_EXERCISE AIM_. Give back each line of the listing below that contains the string "xuất".

_WORKING DATA_.

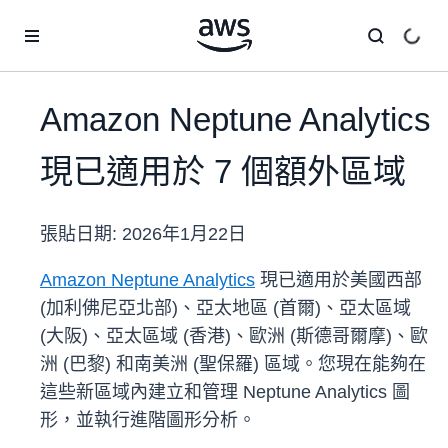
跳至主要內容
Amazon Neptune Analytics
現已適用於 7 個額外區域
張貼日期:
2026年1月22日
Amazon Neptune Analytics
現已適用於美國西部
(加利佛尼亞北部)、亞太地區 (首爾)、亞太區域
(大阪)、亞太區域 (香港)、歐洲 (斯德哥爾摩)、歐
洲 (巴黎) 和南美洲 (聖保羅) 區域。您現在能夠在
這些新區域內建立和管理 Neptune Analytics 圖
形，並執行進階圖形分析。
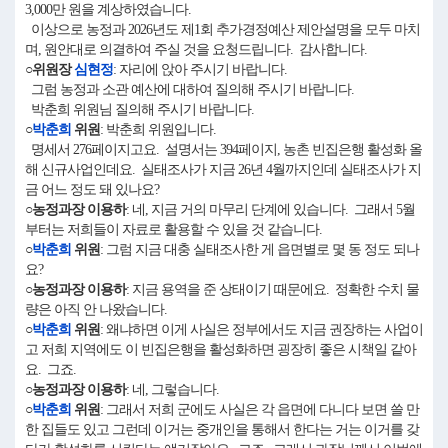
3,000만 원을 계상하였습니다.
이상으로 농정과 2026년도 제1회 추가경정예산 제안설명을 모두 마치
며, 원안대로 의결하여 주실 것을 요청드립니다. 감사합니다.
○위원장
심현정
: 자리에 앉아 주시기 바랍니다.
그럼 농정과 소관 예산에 대하여 질의해 주시기 바랍니다.
박춘희 위원님 질의해 주시기 바랍니다.
○
박춘희
위원
: 박춘희 위원입니다.
명세서 276페이지고요. 설명서는 394페이지, 농촌 빈집은행 활성화 올
해 신규사업인데요. 실태조사가 지금 26년 4월까지인데 실태조사가 지
금 어느 정도 돼 있나요?
○농정과장 이용하
: 네, 지금 거의 마무리 단계에 있습니다. 그래서 5월
부터는 저희들이 자료로 활용할 수 있을 것 같습니다.
○
박춘희
위원
: 그럼 지금 대충 실태조사한 게 읍면별로 몇 동 정도 되나
요?
○농정과장 이용하
: 지금 용역을 준 상태이기 때문에요. 정확한 수치 물
량은 아직 안 나왔습니다.
○
박춘희
위원
: 왜냐하면 이게 사실은 정부에서도 지금 권장하는 사업이
고 저희 지역에도 이 빈집은행을 활성화하면 굉장히 좋은 시책일 같아
요. 그죠.
○농정과장 이용하
: 네, 그렇습니다.
○
박춘희
위원
: 그래서 저희 군에도 사실은 각 읍면에 다니다 보면 쓸 만
한 집들도 있고 그런데 이거는 중개인을 통해서 한다는 거는 이거를 갖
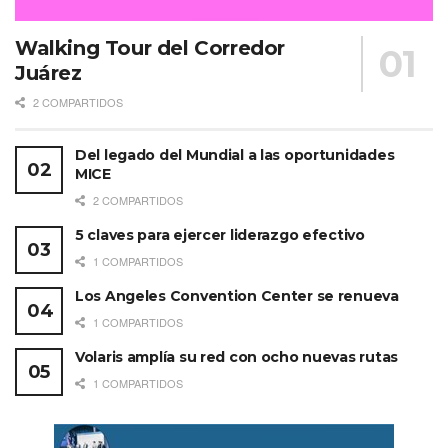
Walking Tour del Corredor
Juárez
2 COMPARTIDOS
Del legado del Mundial a las oportunidades
MICE
2 COMPARTIDOS
5 claves para ejercer liderazgo efectivo
1 COMPARTIDOS
Los Angeles Convention Center se renueva
1 COMPARTIDOS
Volaris amplía su red con ocho nuevas rutas
1 COMPARTIDOS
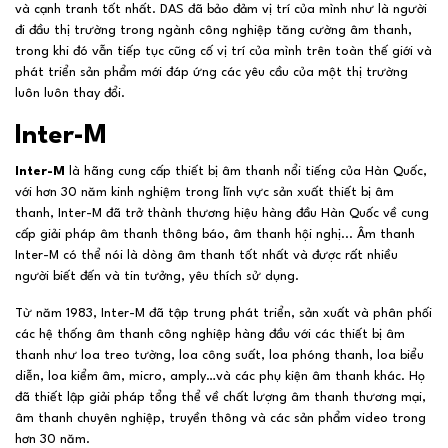
và cạnh tranh tốt nhất. DAS đã bảo đảm vị trí của mình như là người
đi đầu thị trường trong ngành công nghiệp tăng cường âm thanh,
trong khi đó vẫn tiếp tục cũng cố vị trí của mình trên toàn thế giới và
phát triển sản phẩm mới đáp ứng các yêu cầu của một thị trường
luôn luôn thay đổi.
Inter-M
Inter-M
là hãng cung cấp thiết bị âm thanh nổi tiếng của Hàn Quốc,
với hơn 30 năm kinh nghiệm trong lĩnh vực sản xuất thiết bị âm
thanh, Inter-M đã trở thành thương hiệu hàng đầu Hàn Quốc về cung
cấp giải pháp âm thanh thông báo, âm thanh hội nghị... Âm thanh
Inter-M có thể nói là dòng âm thanh tốt nhất và được rất nhiều
người biết đến và tin tưởng, yêu thích sử dụng.
Từ năm 1983, Inter-M đã tập trung phát triển, sản xuất và phân phối
các hệ thống âm thanh công nghiệp hàng đầu với các thiết bị âm
thanh như loa treo tường, loa công suất, loa phóng thanh, loa biểu
diễn, loa kiểm âm, micro, amply…và các phụ kiện âm thanh khác. Họ
đã thiết lập giải pháp tổng thể về chất lượng âm thanh thương mại,
âm thanh chuyên nghiệp, truyền thông và các sản phẩm video trong
hơn 30 năm.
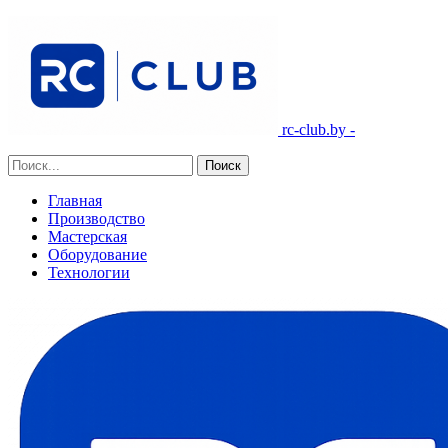
rc-club.by -
Главная
Производство
Мастерская
Оборудование
Технологии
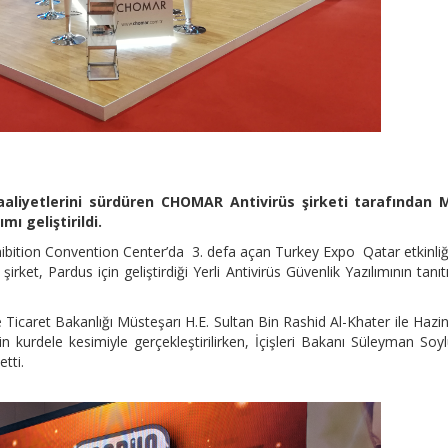
aaliyetlerini sürdüren CHOMAR Antivirüs şirketi tarafından Mi
mı geliştirildi.
hibition Convention Center’da 3. defa açan Turkey Expo Qatar etkinli
ket, Pardus için geliştirdiği Yerli Antivirüs Güvenlik Yazılımının tanıt
 Ticaret Bakanlığı Müsteşarı H.E. Sultan Bin Rashid Al-Khater ile Hazi
 kurdele kesimiyle gerçekleştirilirken, İçişleri Bakanı Süleyman Soy
tti.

_OUTPUT FOR THIS TASK_.
với hơn 30 năm kinh nghiệm trong lĩnh vực sản xuất thiết bị âm
Từ năm 1983, Inter-M đã tập trung phát triển, sản xuất và phân phối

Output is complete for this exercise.